Obama is so scared of a similar predicament – a kind of Bay of Pigs-style fiasco – that he has punted on nearly every major foreign policy crisis. This presidency possesses neither the shadow of power nor the substance.

No wonder that 58 percent of Americans disapprove of this administration’s foreign policy, according to the New York Times, the highest it’s been since Obama took office in 2009. Even one-third of Democrats think his foreign policy is a shambles. Obama’s backers describe his worldview as one of “restraint,” that he is acting strategically to avoid getting us into more foreign entanglements. Obama is said to be a big fan of the biography of McGeorge Bundy, Lessons in Disaster. But he is learning the wrong lessons from Camelot. As JFK asked Arthur Schlesinger after the failed Bay of Pigs invasion, “What is prestige? Is it the shadow of power or the substance of power? We are going to work on the substance of power.” Obama is so scared of a similar predicament – a kind of Bay of Pigs-style fiasco – that he has punted on nearly every major foreign policy crisis. This presidency possesses neither the shadow of power nor the substance.

Nor does Obama’s policy of so-called “restraint” square with his penchant for making bold threats to our adversaries. If he truly wants the United States to retrench or be more selective with its commitments, then Obama should stop threatening the Assads and Putins of the world that they will incur the wrath of the United States when no such reckoning is in the cards. My beef with Obama is that his words (Nobody pushes us or our allies around!) does not match his rhetoric (Let’s boot Russia out of the G8!).

It would be easy to dismiss this as an unqualified former community organizer and cerebral law professor who found himself as the most powerful man in the world, and just isn’t comfortable wielding power on a global scale. He has preferred light footprints or no footprints at all to taking bold military actions, which explains his addiction to drones, and our “leading from behind” policy in Libya. Gone are the days when America could arch its eyebrow, as it were, and get its way. What Henrikson described as the “emanation of [American] power” is now a distant memory.

The trouble is not that the administration is trying to put out too many fires or lacks the bandwidth, as Stephen Walt and others have charged.
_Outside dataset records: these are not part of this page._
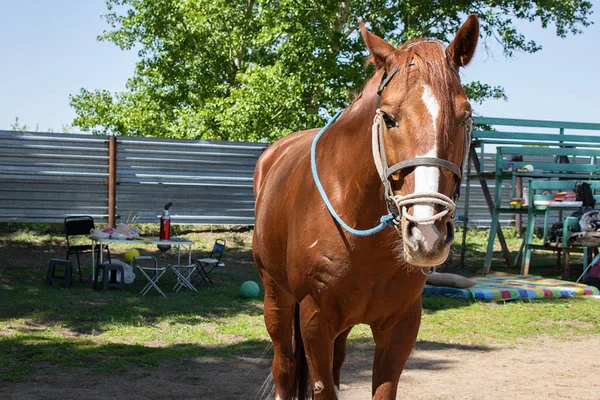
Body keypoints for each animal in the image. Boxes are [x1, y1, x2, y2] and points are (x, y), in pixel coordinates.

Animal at [252, 14, 478, 398]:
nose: (428, 233)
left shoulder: (401, 325)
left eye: (464, 116)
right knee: (284, 366)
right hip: (277, 299)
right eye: (387, 117)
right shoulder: (315, 321)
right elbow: (319, 385)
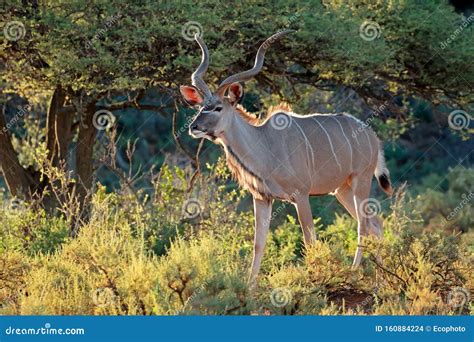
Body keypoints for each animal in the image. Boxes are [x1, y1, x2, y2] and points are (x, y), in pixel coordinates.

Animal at [179, 32, 392, 284]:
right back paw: (380, 275)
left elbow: (310, 240)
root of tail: (373, 137)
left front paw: (314, 278)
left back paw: (355, 271)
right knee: (375, 224)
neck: (266, 145)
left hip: (361, 180)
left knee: (363, 226)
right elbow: (258, 244)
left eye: (218, 108)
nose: (194, 127)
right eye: (201, 107)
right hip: (342, 189)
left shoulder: (301, 195)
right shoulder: (261, 198)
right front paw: (249, 286)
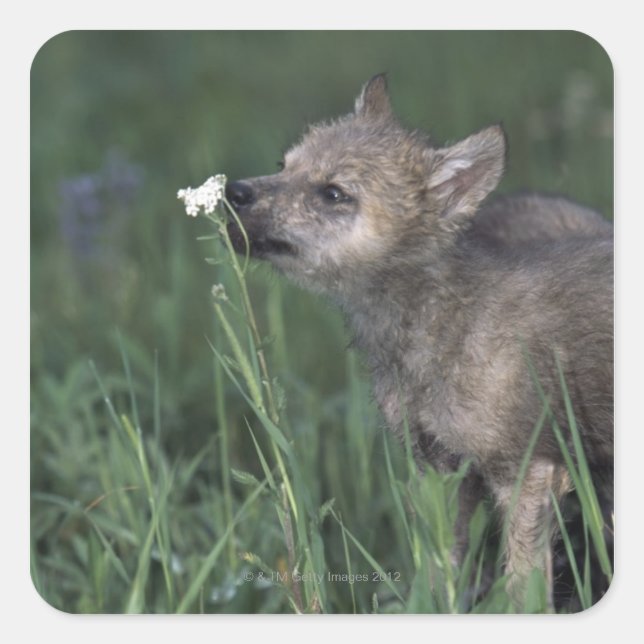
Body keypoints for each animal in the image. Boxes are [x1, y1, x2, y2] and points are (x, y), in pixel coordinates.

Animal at [225, 75, 613, 607]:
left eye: (334, 193)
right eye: (284, 165)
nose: (232, 190)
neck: (438, 331)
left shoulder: (526, 472)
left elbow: (523, 590)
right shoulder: (438, 467)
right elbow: (438, 570)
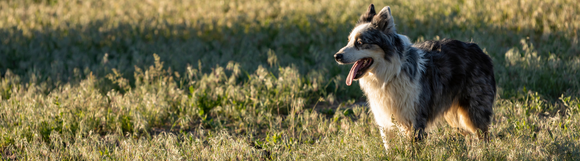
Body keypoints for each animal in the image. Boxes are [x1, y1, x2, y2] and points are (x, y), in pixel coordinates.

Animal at [334, 4, 496, 151]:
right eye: (349, 41)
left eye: (360, 43)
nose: (337, 56)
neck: (390, 75)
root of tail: (479, 50)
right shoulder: (385, 122)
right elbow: (389, 150)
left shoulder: (414, 120)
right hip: (455, 116)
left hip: (473, 112)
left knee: (483, 135)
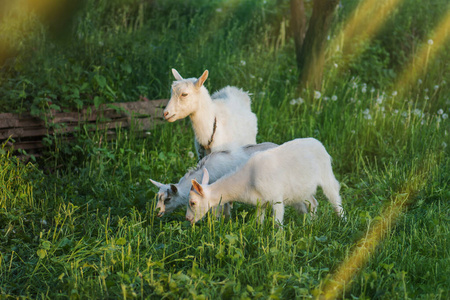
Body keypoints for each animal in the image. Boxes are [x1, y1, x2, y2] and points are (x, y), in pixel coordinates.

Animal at [186, 138, 344, 225]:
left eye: (192, 203)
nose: (188, 219)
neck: (247, 180)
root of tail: (317, 142)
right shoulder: (260, 203)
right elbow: (258, 222)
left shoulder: (276, 198)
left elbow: (278, 224)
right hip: (302, 189)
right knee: (313, 203)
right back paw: (312, 223)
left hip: (326, 173)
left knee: (334, 196)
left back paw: (343, 220)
It is that it has zero confidence in its ability to do anything at all, an incredibility of how power works sprinkled with a dangerous mix of naiveté from the Middle East to East Asia. This is not realism, as many of Obama’s liberal critics claim, it’s neo-isolationism dressed up as prudent restraint. It’s a blind faith that ignoring regional issues like Iraq will make them go away. It’s reacting to crises overseas, not preempting them proactively. So long as Obama believes that persuasion trumps power, he will have zero accomplishments on his foreign policy docket besides taking out Osama bin Laden. Meanwhile, the Syrian war is entering its fourth year, the former Soviet Union is being redrawn by the Kremlin’s hawks, and the Middle East is coming unglued.

Joseph Nye of Harvard has written that incrementalist leaders (Dwight Eisenhower) tend to be more effective and leave a more indelible ink on the world than transformational ones (Woodrow Wilson). The trouble with Obama is that he is neither. He does not believe in the ability of American power to achieve its aims abroad. His speeches are inspirational, but his actions abroad are anything but. That is not a shrewd policy of restraint or realism – that’s just cluelessness on how the world works.